*** Dataset records ***
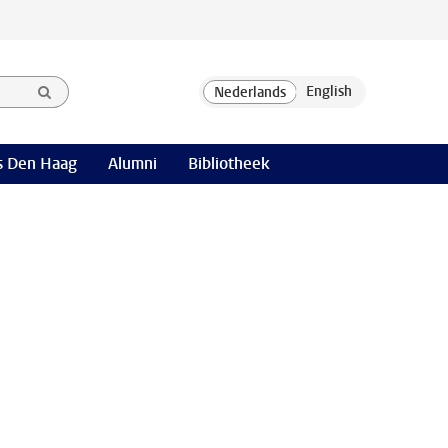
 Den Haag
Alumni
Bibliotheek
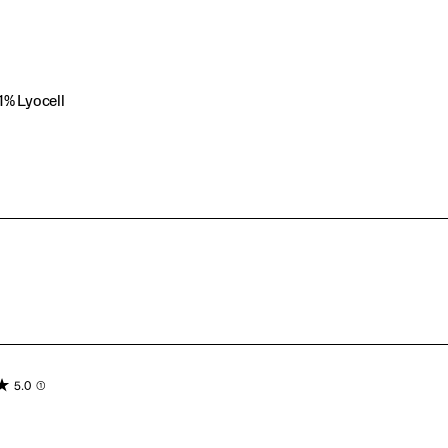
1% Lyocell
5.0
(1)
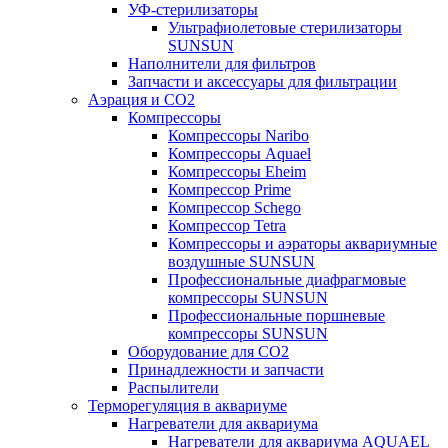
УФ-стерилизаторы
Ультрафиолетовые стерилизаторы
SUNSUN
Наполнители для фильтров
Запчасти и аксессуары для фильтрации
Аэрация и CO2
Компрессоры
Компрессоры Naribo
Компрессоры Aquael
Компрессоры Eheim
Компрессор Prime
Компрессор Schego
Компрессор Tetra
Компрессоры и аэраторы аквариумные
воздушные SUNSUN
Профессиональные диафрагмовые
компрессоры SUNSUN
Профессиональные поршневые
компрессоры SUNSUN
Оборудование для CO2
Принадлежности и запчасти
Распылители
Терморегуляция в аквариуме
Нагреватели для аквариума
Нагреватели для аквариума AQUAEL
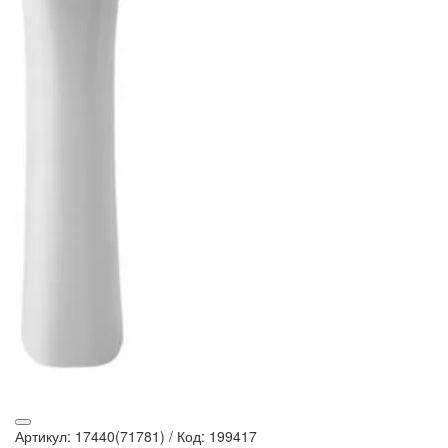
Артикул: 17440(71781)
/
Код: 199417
*** End of Dataset records ***
*** Dataset records ***
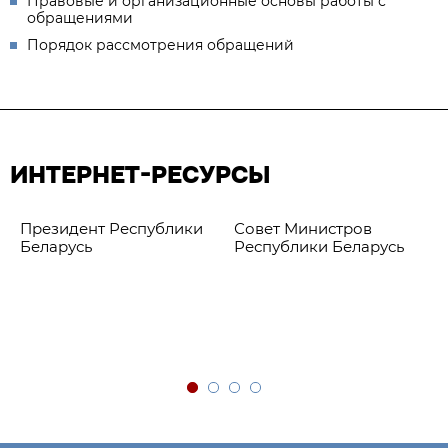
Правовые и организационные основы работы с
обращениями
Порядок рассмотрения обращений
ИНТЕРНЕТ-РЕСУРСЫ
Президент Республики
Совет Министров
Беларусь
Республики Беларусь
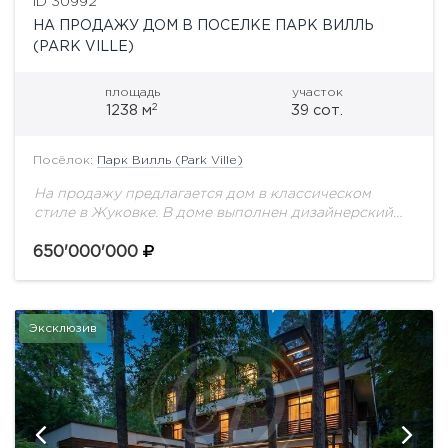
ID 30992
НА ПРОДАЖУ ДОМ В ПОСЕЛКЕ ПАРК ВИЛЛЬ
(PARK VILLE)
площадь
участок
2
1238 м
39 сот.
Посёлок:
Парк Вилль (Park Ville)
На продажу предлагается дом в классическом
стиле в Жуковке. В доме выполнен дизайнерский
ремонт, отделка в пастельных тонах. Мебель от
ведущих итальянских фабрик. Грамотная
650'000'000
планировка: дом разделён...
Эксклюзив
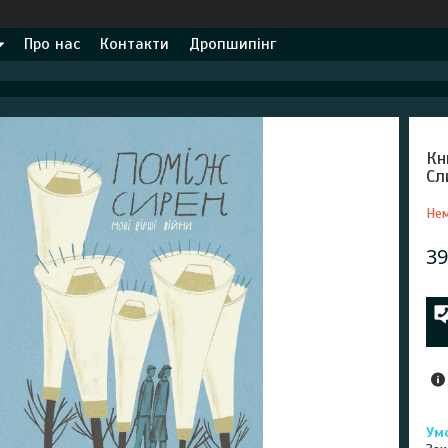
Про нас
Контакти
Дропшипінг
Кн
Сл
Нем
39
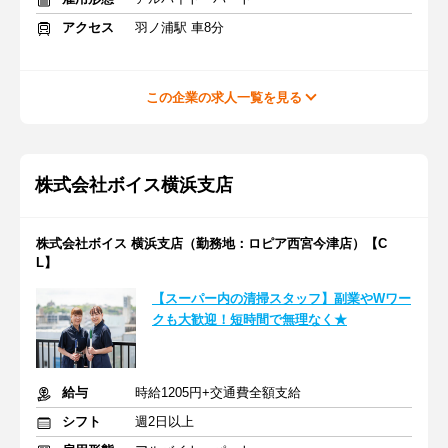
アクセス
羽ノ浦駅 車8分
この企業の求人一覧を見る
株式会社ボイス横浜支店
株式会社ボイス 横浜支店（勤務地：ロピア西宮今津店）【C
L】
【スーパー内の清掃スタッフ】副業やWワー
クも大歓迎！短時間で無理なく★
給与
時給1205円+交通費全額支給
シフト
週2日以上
*** End of Dataset records ***
*Work request:*
When a line of the data holds the string "аквариума", pick it out and copy it.

*Exercise result:*
Нагреватели для аквариума
Нагреватели для аквариума AQUAEL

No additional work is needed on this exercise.